(TASK STATEMENT):
Return all entries word for word, but drop any images.

Stored data
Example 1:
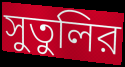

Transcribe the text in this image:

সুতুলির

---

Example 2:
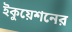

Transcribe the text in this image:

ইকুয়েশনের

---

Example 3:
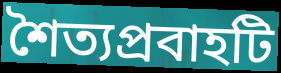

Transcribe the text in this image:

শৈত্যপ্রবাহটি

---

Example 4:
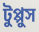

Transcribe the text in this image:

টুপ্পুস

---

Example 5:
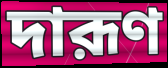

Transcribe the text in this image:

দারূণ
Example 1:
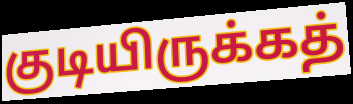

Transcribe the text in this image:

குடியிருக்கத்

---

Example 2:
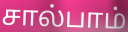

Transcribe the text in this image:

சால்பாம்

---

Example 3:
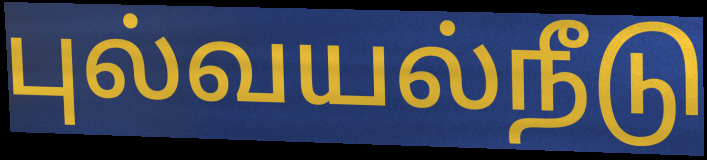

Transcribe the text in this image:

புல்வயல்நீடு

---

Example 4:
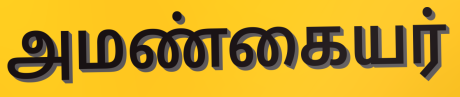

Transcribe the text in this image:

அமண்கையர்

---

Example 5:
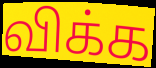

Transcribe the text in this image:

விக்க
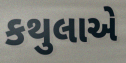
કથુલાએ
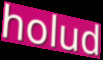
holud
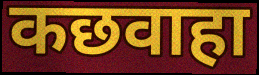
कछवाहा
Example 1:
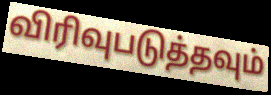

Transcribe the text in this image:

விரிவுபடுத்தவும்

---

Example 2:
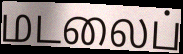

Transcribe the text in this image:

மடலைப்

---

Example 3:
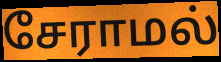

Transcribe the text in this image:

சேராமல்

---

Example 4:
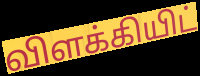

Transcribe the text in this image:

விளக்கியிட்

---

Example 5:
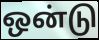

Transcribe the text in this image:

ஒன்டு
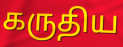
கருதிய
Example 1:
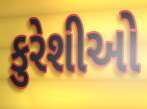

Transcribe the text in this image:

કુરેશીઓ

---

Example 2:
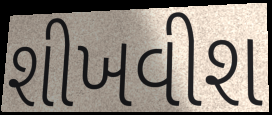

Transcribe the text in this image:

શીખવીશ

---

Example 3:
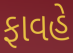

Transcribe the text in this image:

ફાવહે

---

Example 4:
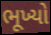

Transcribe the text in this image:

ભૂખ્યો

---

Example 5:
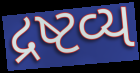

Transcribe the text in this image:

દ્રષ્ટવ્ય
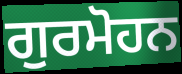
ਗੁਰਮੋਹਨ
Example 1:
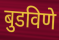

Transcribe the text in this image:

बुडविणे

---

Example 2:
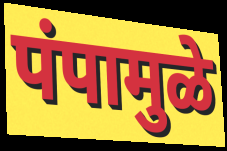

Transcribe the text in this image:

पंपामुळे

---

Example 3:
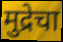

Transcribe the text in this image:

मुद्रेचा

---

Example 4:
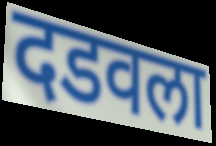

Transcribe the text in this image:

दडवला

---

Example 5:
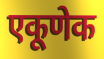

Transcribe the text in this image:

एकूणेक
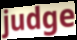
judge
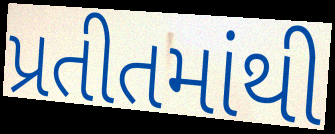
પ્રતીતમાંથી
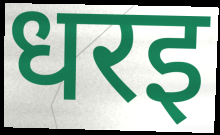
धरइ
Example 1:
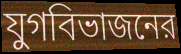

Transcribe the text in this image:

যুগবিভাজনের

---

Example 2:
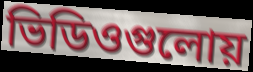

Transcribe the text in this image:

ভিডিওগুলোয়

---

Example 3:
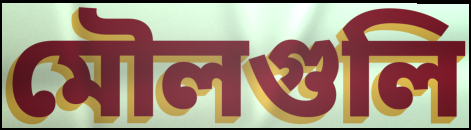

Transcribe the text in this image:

(SOLUTION):
Example 1:

Transcribe the text in this image:

সুতুলির

---

Example 2:

Transcribe the text in this image:

ইকুয়েশনের

---

Example 3:

Transcribe the text in this image:

শৈত্যপ্রবাহটি

---

Example 4:

Transcribe the text in this image:

টুপ্পুস

---

Example 5:

Transcribe the text in this image:

দারূণ
Example 1:

Transcribe the text in this image:

குடியிருக்கத்

---

Example 2:

Transcribe the text in this image:

சால்பாம்

---

Example 3:

Transcribe the text in this image:

புல்வயல்நீடு

---

Example 4:

Transcribe the text in this image:

அமண்கையர்

---

Example 5:

Transcribe the text in this image:

விக்க
કથુલાએ
holud
कछवाहा
Example 1:

Transcribe the text in this image:

விரிவுபடுத்தவும்

---

Example 2:

Transcribe the text in this image:

மடலைப்

---

Example 3:

Transcribe the text in this image:

சேராமல்

---

Example 4:

Transcribe the text in this image:

விளக்கியிட்

---

Example 5:

Transcribe the text in this image:

ஒன்டு
கருதிய
Example 1:

Transcribe the text in this image:

કુરેશીઓ

---

Example 2:

Transcribe the text in this image:

શીખવીશ

---

Example 3:

Transcribe the text in this image:

ફાવહે

---

Example 4:

Transcribe the text in this image:

ભૂખ્યો

---

Example 5:

Transcribe the text in this image:

દ્રષ્ટવ્ય
ਗੁਰਮੋਹਨ
Example 1:

Transcribe the text in this image:

बुडविणे

---

Example 2:

Transcribe the text in this image:

पंपामुळे

---

Example 3:

Transcribe the text in this image:

मुद्रेचा

---

Example 4:

Transcribe the text in this image:

दडवला

---

Example 5:

Transcribe the text in this image:

एकूणेक
judge
પ્રતીતમાંથી
धरइ
Example 1:

Transcribe the text in this image:

যুগবিভাজনের

---

Example 2:

Transcribe the text in this image:

ভিডিওগুলোয়

---

Example 3:

Transcribe the text in this image:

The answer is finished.